One of the biggest problems with Citizen Kane is its lofty position on AFI's top movies of all time. Sitting at numero uno means that when you watch it, the film is studied, scrutinized, viewed more as a textbook than what it really is, which is a beautifully crafted balance of script, acting and direction with a simple message beautifully realised through the story of Charles Foster Kane. When viewed through the context of the era, Citizen Kane broke more ground than any number of films put together. With its "topsy-turvy" storyline which jumps from interview to flashback and from time zone to time zone within Charlie's life, Citizen Kane was a revelation. But watched through the present day's filter, Citizen may seem to have lost its groundbreaking quallity, it still remains as current and relevant as it was when it was made, possibly even more so in today's environment. This stems from its enduring themes of true happiness and what we wish for most when we lose everything else.
The film well and truly belongs to Orson Welles. For those who haven't heard of the film titan, Welles was a young up-and-comer in the film industry who seemed deteremined to shake up the system from its foundations. Not only this but he possessed an ungodly talent with film, ludicrously gifted in acting, writing and directing. He did all of this in Citizen Kane and produced the film as well, but the strain which must have existed is never shown when he's onscreen, bringing a passionate, nuanced and larger-than-life performance to his intricately complex lead character, Charlie. He manages to be completely magnetic and effortlessly charming throughout much of the film as well growing old and bitter when the role calls for it. It is an incredible performance, ingrained in reality while being big and bold with a booming voice and an eratic though domineering nature. He's unafraid to make his character unlikeable in many ways, counting on the audience's initial connection with the character to ferry them through the hard times. Welles is of course surrounded by an ensemble of brilliant actors with equally layered performances in their own right. Even though he steals the show, Welles' performance would mean very little without the selfless performances of those around him. The characters they embody are still affected long after Kane's opening death scene, showing the immense impact Kane had upon the lot of them, and it's a credit to the actors that this impact is made so obvious without being explicitly reffered to.
Welles' direction in the film is fantastic. Despite being without the bells and whistles which todays' filmmakers take for granted, Welles manages to capture the imagination of his audience with every frame, whether he's employing his striking sense of symbolism or positioning his audience to whatever frame of mind he wants.

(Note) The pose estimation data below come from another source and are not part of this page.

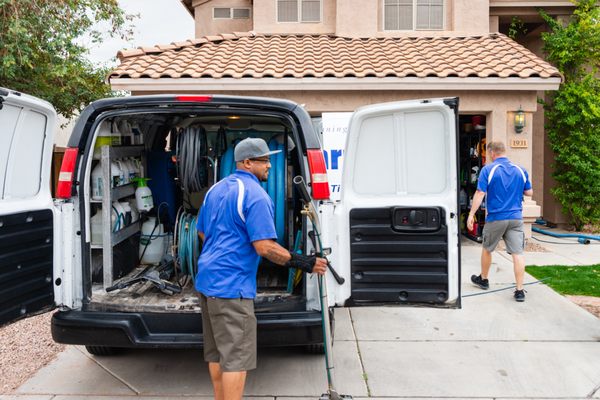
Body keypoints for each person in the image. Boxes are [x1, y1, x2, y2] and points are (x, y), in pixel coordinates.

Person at [195, 137, 328, 400]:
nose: (269, 165)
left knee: (217, 353)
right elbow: (265, 248)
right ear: (247, 163)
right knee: (236, 359)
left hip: (207, 281)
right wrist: (306, 263)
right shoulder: (256, 195)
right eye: (264, 160)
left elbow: (201, 233)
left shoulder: (215, 190)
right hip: (232, 289)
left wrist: (225, 248)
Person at [467, 141, 533, 302]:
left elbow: (480, 192)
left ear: (491, 153)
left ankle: (484, 279)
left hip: (496, 218)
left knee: (487, 248)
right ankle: (519, 290)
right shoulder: (520, 170)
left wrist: (471, 214)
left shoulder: (488, 170)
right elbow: (529, 192)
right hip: (516, 218)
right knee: (517, 254)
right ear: (504, 152)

Watching movies today it's easy to see the impact that Welles has had upon film, echoing over seventy years. Scorsese's bag of tricks would be severely depleted without Welles as a starting point and Spielberg's understanding of his audience would never be as fully realised without Orson's legacy. Despite slipping into depression and withdrawing almost entirely from the world of film, Welles' impact will always be felt in film and it's exemplified by this, his most complete and realised work.
Welles' script is as packed with symbolism as his direction, but it's never bogged down so entirely in being edgy and profound that it forgets to be funny and, most importantly, real. The entire work is steeped in reality, whether it's an odd turn of phrase or a slight stumble in the delivery of a phrase, Kane is not so stylised that it loses touch with reality. This in turn allows audiences to connect more fully with the characters onscreen, making them real with real problems and real mannerisms, despite their ostentatious and larger-than-life surroundings at times. This especially helps with Charlie's character, turning him from a caricature to someone the audience can connect with. It's fast-paced and unfathomably clever as well as being profound when it wants to be and depressingly real when it needs to be.
Kane is a towering achievement, in conception, in execution and in its impact throughout the world of film. Despite being begrudgingly awarded one Oscar by the Academy of the day, Kane continues to be an enduring classic and a source of inspiration for filmmakers everywhere. But despite its intimidating and sometimes damning reputation of being the world's greatest film, when watched for what it is, it's revealed to be playful, real and intricate character study of one man and his impact on those around him, beautifully realised in performances, direction and script alike.
Kane admonishes Gettys from the staircase in the middle of the night in the scene where it all went wrong.
Hello Charlie. I didn't know we were speaking
Sure we're speaking Jedidiah: you're fired
I always gagged on the silver spoon
Are we going to declare war on Spain, or are we not?
The Inquirer already has.
You long-faced, overdressed anarchist!
I am NOT overdressed!
You are too! Mr. Bernstein, look at his necktie!